The survivors have asked the court for a jury trial with the hope that the final judgement will enable them to recover compensatory and punitive damages for personal loss and injury sustained by them, as a result of Artukovic’s crimes against humanity and other violations of international and Yugoslavian law. The suit also seeks a declaration of rights on behalf of the class members, so they can establish, in the litigation, the fact that Artukovic is legally responsible for those war crimes.

Rabbi Marvin Hier, dean of the Wiesenthal Center, said that “this new initiative in the ongoing legal battle against the Nazis among us, if successful, will send a message to former Nazis residing here that they will no longer live freely in America confident that the worst that can happen to them would be to face deportation charges.”

Artukovic, currently a resident of Surfside (Seal Beach), California, is believed to be the highest ranking former Nazi official known to be living in the U.S. He has successfully dodged all attempts by the government to have him deported since 1951.

The five Holocaust survivors were citizens of Yugoslavia in April 1941 when the Nazis installed the terrorist, fascist Ustashi organization as the government for the new “Independent State of Croatia,” the Wiesenthal Center reported.

The Ustashi, whose ideology closely paralleled Nazis’ virulent hatred for Jews and other minorities, were among the first regimes in Europe to institute a “final solution” against its Jewish population.

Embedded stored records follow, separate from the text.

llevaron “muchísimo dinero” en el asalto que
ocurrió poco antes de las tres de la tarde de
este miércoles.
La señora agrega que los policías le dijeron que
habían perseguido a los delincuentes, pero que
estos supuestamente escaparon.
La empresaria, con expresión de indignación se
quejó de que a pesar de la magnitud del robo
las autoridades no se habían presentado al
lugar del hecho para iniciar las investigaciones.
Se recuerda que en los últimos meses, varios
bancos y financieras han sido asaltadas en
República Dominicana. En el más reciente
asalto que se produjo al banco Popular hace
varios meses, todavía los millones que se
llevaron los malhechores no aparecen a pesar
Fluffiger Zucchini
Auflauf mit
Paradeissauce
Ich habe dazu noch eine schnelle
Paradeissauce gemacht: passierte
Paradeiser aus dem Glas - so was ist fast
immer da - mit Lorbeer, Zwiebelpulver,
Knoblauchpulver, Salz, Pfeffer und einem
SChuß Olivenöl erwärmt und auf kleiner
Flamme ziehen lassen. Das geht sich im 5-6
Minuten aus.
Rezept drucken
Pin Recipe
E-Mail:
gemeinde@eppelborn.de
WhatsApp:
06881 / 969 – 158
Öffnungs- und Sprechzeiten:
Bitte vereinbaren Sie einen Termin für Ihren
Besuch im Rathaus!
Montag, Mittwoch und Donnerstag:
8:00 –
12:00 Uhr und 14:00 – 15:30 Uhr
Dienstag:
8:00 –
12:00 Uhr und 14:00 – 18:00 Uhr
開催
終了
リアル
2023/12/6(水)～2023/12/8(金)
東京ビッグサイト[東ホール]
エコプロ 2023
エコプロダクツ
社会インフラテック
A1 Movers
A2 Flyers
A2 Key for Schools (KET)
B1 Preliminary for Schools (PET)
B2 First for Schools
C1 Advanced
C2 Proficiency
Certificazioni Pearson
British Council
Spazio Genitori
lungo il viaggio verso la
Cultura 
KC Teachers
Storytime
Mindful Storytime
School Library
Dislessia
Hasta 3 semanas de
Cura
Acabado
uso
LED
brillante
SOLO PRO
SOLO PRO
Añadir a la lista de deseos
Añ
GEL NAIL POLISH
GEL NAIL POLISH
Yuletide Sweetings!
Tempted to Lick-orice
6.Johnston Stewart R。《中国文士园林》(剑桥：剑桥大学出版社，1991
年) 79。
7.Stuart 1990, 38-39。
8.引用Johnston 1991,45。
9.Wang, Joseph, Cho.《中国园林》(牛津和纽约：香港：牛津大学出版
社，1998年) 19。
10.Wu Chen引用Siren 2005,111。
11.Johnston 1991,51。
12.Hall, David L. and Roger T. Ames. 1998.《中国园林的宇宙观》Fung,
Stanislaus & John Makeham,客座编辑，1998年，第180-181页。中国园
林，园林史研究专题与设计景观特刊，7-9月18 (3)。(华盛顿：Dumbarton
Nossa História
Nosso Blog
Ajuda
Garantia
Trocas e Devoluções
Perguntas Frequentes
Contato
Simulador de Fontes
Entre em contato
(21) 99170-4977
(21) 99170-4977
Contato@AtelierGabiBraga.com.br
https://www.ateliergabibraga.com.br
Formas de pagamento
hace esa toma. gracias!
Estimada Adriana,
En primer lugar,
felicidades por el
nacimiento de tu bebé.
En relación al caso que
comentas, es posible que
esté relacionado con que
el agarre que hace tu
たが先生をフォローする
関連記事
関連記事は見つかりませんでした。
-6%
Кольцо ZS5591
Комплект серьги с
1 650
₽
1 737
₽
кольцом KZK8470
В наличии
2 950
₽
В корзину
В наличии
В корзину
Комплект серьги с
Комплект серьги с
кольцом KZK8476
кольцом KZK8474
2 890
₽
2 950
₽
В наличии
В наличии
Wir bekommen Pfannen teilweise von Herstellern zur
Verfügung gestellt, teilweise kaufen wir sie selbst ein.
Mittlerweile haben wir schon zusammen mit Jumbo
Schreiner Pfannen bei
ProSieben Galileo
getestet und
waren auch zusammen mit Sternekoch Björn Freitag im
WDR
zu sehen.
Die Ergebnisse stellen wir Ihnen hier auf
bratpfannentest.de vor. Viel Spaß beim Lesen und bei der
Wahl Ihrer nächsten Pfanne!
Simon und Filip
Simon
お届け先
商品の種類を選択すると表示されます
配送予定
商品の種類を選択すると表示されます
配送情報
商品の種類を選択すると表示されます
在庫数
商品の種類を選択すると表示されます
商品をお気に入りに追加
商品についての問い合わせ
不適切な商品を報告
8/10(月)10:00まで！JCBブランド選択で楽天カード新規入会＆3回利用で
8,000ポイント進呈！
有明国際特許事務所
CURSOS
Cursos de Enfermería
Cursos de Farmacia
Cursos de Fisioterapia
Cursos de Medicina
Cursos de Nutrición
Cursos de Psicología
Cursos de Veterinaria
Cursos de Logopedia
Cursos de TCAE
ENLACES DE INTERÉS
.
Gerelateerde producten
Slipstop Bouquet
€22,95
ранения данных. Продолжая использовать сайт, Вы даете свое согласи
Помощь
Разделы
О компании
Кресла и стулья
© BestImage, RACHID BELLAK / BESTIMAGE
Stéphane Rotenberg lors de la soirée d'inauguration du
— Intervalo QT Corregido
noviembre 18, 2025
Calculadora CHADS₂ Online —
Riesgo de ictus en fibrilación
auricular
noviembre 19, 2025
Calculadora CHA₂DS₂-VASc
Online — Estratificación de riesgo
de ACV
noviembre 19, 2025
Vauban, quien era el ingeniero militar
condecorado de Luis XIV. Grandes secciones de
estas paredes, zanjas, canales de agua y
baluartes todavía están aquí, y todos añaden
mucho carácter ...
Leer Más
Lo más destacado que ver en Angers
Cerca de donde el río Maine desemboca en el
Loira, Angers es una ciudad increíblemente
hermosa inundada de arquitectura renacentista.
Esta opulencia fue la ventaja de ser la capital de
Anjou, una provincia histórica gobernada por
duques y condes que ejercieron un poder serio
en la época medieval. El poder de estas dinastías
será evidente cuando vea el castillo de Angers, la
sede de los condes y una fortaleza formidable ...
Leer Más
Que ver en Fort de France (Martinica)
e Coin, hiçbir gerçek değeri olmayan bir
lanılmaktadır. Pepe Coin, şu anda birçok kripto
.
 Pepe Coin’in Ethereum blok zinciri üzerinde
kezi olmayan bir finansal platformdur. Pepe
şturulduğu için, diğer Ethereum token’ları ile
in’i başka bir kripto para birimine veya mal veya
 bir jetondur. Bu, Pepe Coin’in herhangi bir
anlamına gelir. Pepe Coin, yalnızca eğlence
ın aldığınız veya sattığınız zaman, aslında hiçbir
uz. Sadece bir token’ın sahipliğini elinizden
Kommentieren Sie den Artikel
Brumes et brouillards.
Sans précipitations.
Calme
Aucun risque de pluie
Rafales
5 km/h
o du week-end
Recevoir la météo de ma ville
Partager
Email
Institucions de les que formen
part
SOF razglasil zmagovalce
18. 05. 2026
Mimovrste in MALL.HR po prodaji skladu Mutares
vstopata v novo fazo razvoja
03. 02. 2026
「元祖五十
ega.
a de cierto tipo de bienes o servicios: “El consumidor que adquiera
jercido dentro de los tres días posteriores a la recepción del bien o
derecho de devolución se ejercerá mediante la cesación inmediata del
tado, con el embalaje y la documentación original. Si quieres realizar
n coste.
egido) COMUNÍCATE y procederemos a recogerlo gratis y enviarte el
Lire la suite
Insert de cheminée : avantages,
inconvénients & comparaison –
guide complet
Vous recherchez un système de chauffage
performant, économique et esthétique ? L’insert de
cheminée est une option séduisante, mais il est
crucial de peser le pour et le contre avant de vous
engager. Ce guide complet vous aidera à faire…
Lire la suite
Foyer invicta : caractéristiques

By 1945, more than 28,000 of the total Jewish population in the area had either been murdered by the Creations or shipped off to Auschwitz. More than 700,000 Serbs and 40,000 Gypsies were butchered in the Jasenovac concentration camp alone.

THE CASE AGAINST ARTUKOVIC

The suit outlined Artukovic’s leadership in the Croatian Cabinet from its 1941 inception until its demise in 1945. It charged that from “April 15, 1941 … Croatia and Artukovic pursued a genocidal policy with regard to civilian Serbians and Jews,” and that he announced during that time their decision to solve the “Jewish Question” the way it was being solved by the Third Reich.

Artukovic was charged in the suit with “promulgating and signing into law” measures which created concentration camps, and personally advocating the slaughter of Serbian women and children. The resulting policy led to the deaths of over 1.2 million innocent civilians and the illegal confiscation of millions of dollars of property belonging to the victims.

The legal brief also reviewed the route used by Artukovic to illegally gain entry into the United States following World War II and the so far futile attempts by U.S. officials to have him deported.

Hier, in commenting on the survivors’ action, said that their suit “could open the door to other litigations which would enable those who suffered directly from their heinous crimes to have their day in court. We also commend the tireless efforts and commitment of the numerous attorneys who have volunteered to help the few who survived Artukovic’s reign of terror.”

The suit was filed by Los Angeles attorneys Jack Corinblitt and Marc Seltzer, and involved, among others, Washington attorney Michael Hausfeld and Wiesenthal Center legal counsel Martin Mendelsohn.